> Input
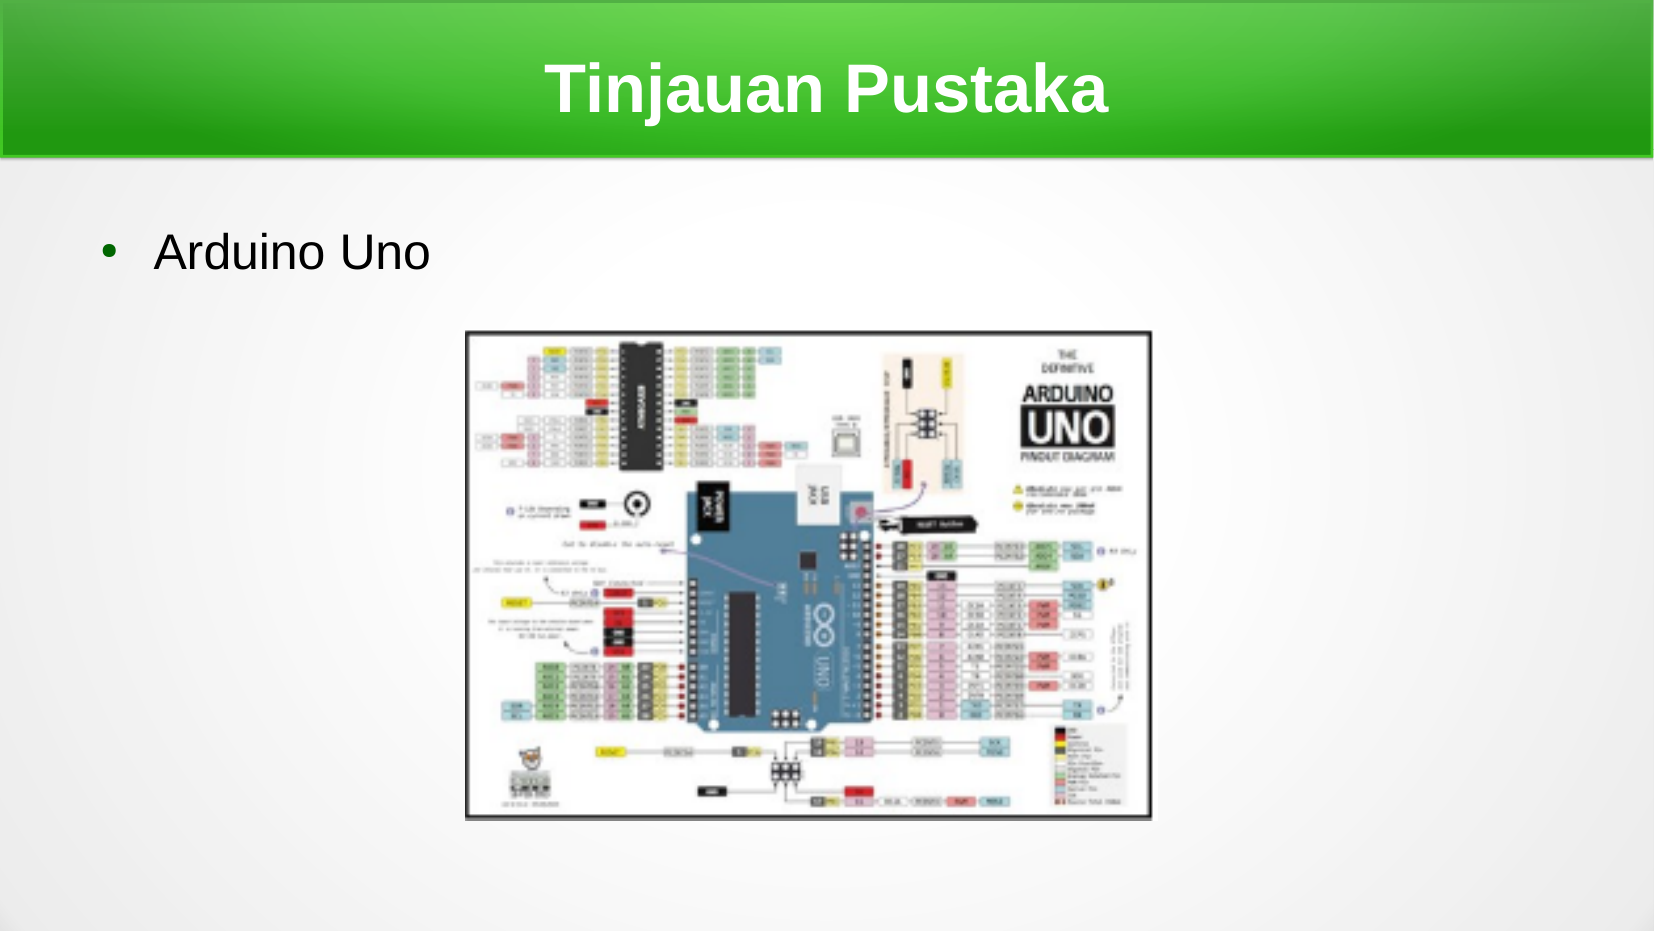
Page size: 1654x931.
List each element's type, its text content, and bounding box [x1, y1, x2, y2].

title Tinjauan Pustaka [82, 35, 1571, 142]
picture [465, 329, 1158, 821]
list Arduino Uno [82, 224, 1571, 764]
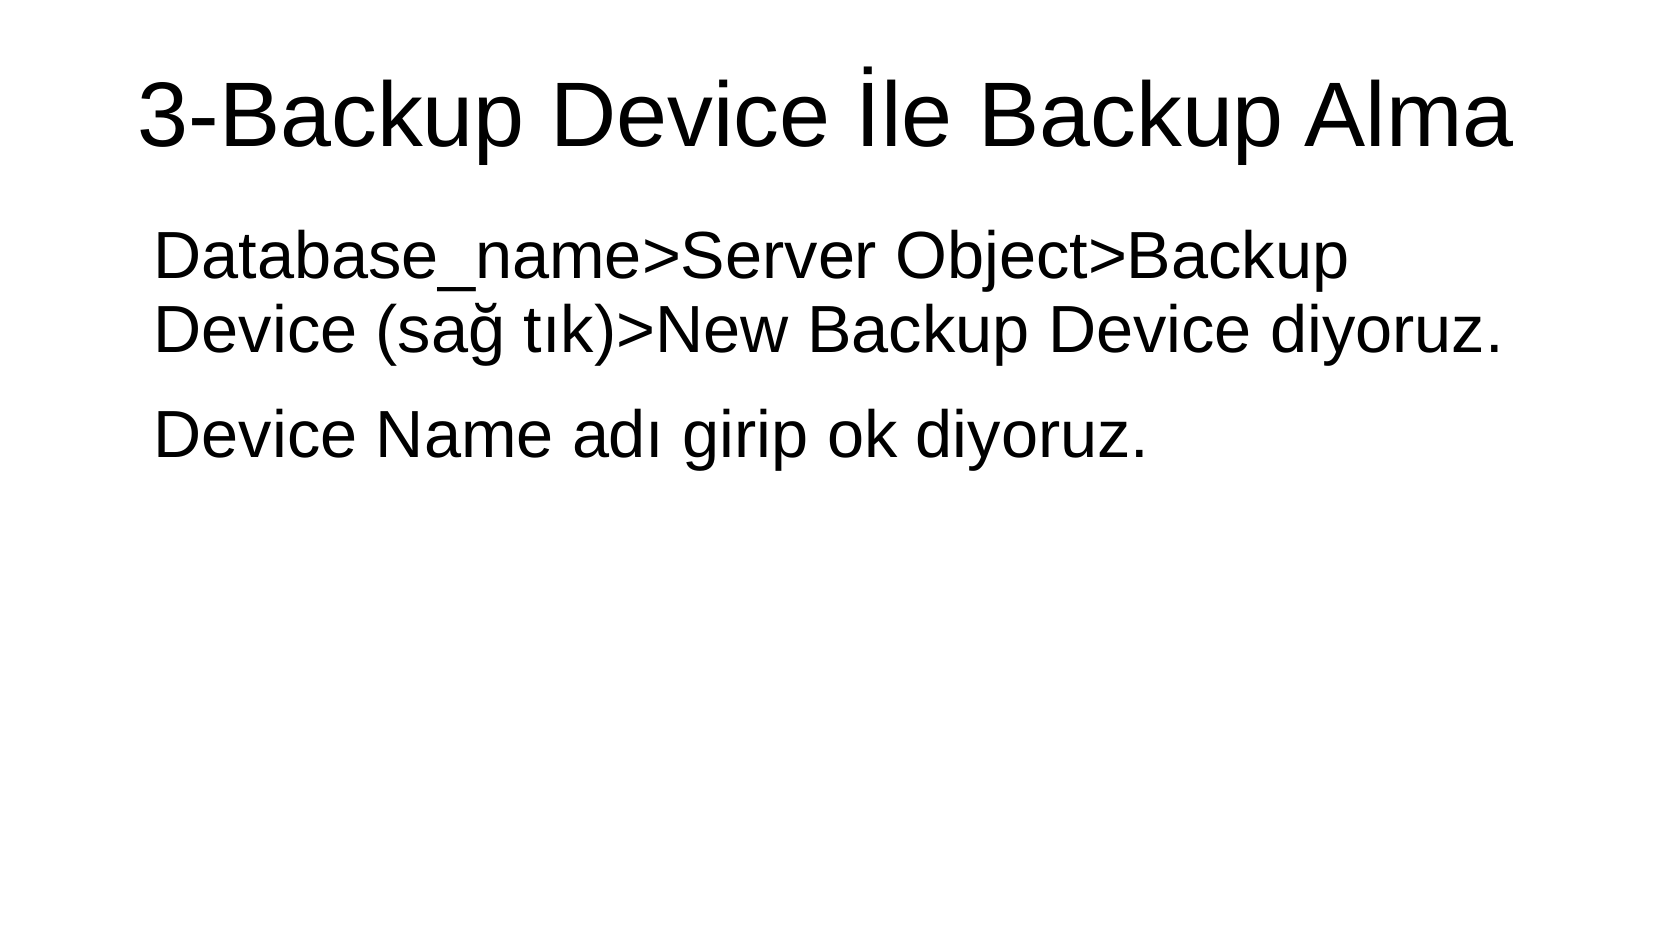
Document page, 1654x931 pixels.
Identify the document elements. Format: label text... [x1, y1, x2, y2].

title 3-Backup Device İle Backup Alma [82, 37, 1571, 193]
list Database_name>Server Object>Backup Device (sağ tık)>New Backup Device diyoruz. Device Name adı girip ok diyoruz. [82, 217, 1571, 758]
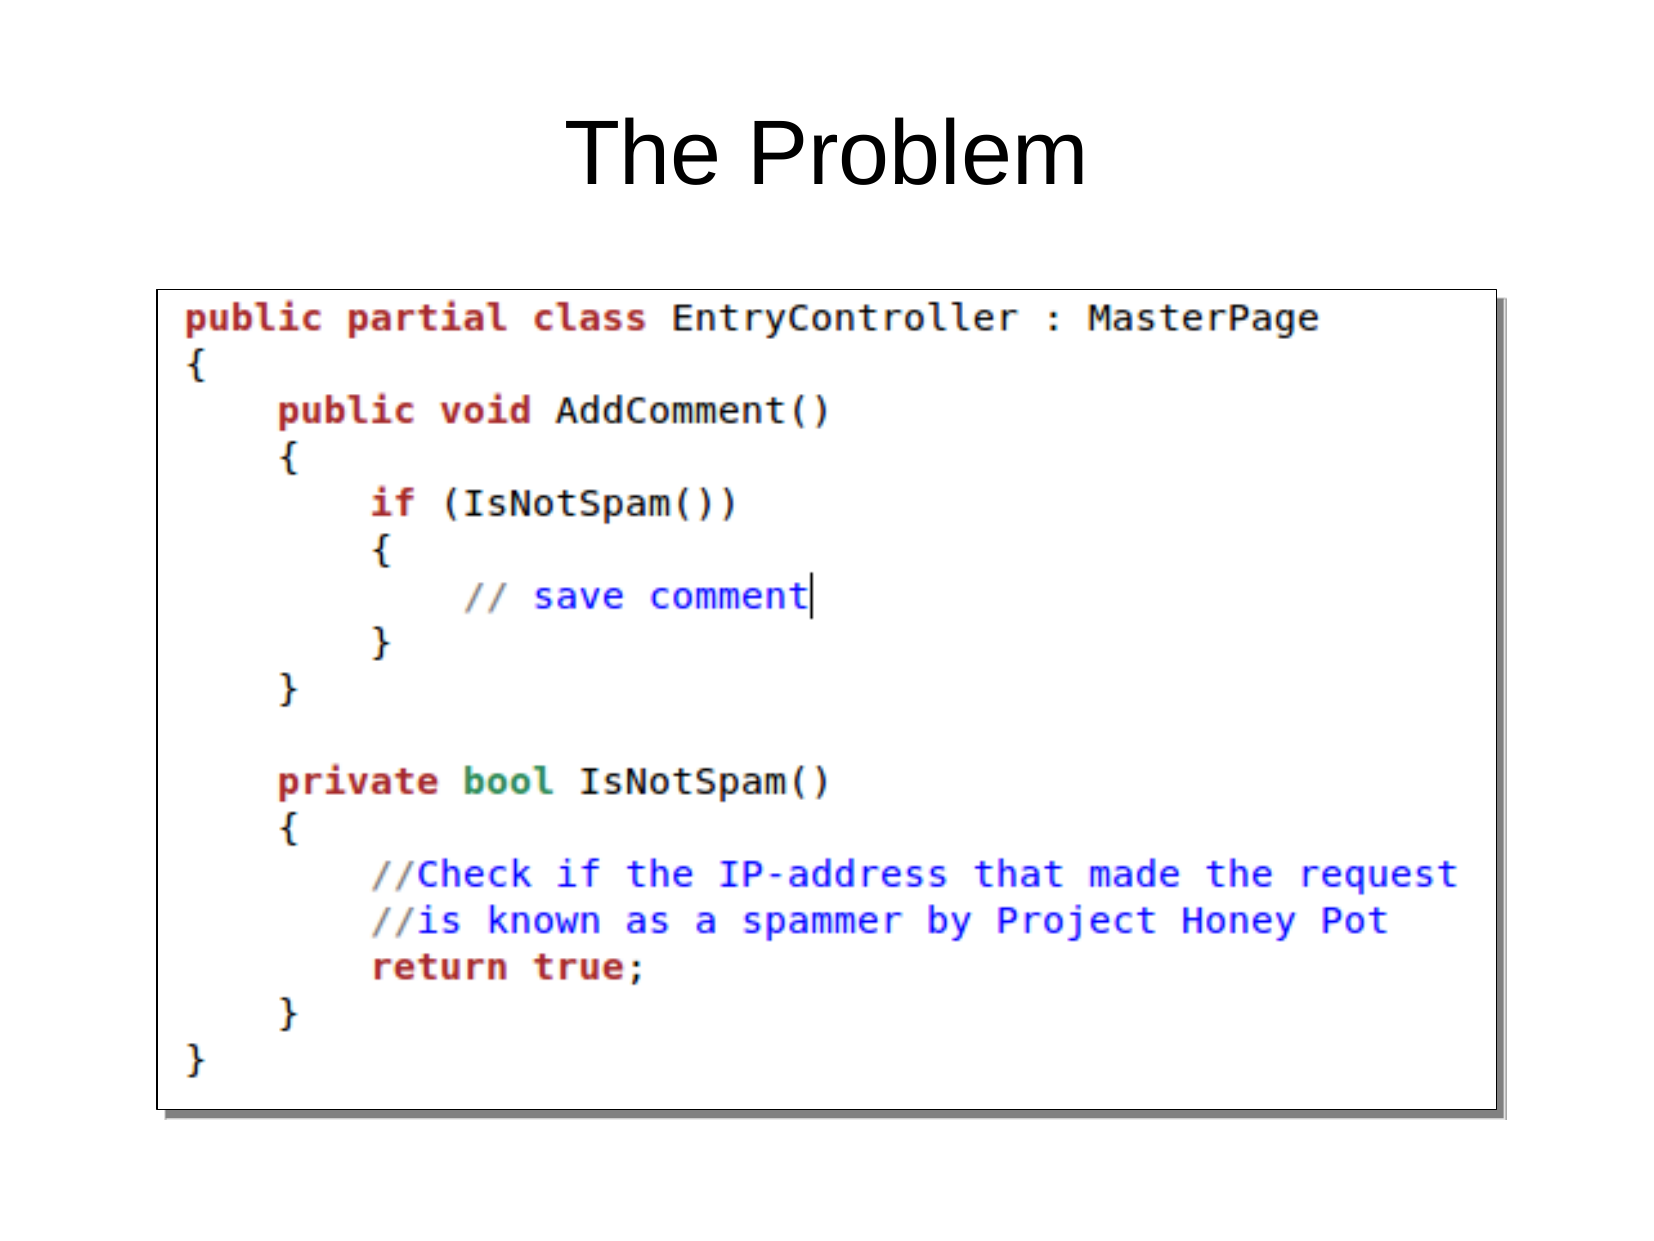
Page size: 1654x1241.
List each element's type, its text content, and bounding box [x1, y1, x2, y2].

picture [157, 290, 1496, 1109]
title The Problem [82, 49, 1571, 257]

> Objective
Pick out every line of the material above that contains the string "size". Case counts.

> Written solution
Page size: 1654x931.
Page size: 1654x1241.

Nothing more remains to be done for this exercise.